__DATA PROVIDED__

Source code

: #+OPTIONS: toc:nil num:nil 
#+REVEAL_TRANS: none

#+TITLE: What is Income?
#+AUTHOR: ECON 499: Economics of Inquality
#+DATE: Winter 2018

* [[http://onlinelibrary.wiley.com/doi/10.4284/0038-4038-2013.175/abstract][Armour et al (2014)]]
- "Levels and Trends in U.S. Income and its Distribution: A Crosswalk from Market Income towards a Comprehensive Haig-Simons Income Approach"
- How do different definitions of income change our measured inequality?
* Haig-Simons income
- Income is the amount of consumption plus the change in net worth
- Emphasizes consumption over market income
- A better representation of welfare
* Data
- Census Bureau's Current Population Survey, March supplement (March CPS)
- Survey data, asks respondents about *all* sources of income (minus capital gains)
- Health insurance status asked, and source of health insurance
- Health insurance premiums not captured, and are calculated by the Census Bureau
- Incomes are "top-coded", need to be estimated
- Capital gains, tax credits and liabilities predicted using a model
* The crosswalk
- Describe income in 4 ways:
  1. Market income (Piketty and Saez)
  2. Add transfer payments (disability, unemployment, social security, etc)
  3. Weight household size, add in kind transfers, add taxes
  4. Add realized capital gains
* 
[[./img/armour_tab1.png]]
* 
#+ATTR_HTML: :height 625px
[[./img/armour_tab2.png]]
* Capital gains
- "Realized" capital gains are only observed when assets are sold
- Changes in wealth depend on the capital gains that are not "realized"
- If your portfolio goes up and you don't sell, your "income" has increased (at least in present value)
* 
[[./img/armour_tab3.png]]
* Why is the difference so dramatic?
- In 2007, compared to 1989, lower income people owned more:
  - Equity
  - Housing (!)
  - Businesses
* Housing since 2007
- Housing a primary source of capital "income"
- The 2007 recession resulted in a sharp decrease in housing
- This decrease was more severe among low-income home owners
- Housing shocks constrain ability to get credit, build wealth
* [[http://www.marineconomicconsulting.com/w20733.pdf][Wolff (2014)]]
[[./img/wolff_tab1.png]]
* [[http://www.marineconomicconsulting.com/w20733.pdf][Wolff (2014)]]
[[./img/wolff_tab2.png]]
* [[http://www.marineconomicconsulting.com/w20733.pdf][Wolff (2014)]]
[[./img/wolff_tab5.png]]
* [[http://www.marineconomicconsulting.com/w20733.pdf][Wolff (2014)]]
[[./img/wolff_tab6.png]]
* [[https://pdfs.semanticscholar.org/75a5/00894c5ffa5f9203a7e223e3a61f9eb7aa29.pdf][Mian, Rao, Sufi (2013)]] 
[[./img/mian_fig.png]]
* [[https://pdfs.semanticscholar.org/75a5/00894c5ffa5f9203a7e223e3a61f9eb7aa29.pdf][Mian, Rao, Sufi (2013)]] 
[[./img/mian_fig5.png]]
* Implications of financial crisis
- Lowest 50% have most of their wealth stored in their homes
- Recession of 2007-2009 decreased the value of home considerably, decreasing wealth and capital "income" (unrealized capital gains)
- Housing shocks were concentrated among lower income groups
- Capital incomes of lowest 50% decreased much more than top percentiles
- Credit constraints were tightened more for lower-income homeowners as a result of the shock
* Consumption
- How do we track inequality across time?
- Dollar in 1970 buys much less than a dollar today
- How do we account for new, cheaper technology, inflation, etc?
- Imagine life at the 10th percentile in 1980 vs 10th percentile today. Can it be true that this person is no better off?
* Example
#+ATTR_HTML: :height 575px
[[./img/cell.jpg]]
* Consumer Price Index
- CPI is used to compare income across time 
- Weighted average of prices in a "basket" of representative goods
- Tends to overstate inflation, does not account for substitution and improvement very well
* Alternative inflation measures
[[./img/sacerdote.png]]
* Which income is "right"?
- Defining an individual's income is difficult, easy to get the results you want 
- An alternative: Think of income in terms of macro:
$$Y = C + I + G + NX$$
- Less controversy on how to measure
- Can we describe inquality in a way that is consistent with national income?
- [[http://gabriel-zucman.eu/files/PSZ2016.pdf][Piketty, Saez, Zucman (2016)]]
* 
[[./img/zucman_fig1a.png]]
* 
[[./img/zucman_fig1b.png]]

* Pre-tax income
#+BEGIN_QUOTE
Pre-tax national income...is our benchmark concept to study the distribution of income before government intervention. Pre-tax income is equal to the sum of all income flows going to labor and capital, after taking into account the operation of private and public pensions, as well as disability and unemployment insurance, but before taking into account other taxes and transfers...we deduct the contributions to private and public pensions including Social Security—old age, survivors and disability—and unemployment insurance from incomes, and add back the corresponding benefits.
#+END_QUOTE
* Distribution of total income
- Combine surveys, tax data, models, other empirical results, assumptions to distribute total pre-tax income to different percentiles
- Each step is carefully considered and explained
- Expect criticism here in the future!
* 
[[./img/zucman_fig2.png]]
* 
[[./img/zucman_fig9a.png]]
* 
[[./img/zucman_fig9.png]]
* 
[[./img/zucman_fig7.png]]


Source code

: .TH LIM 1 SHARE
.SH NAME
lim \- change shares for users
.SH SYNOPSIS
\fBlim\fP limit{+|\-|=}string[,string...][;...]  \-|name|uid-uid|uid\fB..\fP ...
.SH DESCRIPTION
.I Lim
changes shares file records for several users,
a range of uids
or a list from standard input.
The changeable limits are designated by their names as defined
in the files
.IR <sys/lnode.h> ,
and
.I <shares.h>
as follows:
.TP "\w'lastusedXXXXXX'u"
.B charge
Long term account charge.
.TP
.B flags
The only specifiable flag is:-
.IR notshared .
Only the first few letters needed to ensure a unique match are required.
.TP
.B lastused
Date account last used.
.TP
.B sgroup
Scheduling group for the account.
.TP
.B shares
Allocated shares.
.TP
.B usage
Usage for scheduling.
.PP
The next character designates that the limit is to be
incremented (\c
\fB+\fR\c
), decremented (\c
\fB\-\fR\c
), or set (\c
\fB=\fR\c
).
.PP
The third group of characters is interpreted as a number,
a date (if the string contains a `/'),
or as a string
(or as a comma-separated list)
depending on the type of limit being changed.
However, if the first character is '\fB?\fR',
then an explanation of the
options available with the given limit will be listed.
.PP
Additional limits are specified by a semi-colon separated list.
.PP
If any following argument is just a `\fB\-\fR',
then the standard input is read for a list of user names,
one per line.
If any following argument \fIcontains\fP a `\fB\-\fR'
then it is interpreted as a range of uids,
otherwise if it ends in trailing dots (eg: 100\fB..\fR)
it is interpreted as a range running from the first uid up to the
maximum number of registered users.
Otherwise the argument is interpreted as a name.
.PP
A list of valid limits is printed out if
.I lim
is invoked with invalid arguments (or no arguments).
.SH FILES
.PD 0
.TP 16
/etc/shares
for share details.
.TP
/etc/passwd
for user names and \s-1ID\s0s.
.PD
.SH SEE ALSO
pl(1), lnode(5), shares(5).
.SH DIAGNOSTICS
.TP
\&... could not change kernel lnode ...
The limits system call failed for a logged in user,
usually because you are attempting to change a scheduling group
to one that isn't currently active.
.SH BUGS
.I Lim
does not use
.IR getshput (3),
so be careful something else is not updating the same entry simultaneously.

__TASK DESCRIPTION__
If a line in the entries above contains the word "inequality", copy it.

__RESPONSE BELOW__
- How do different definitions of income change our measured inequality?
- How do we track inequality across time?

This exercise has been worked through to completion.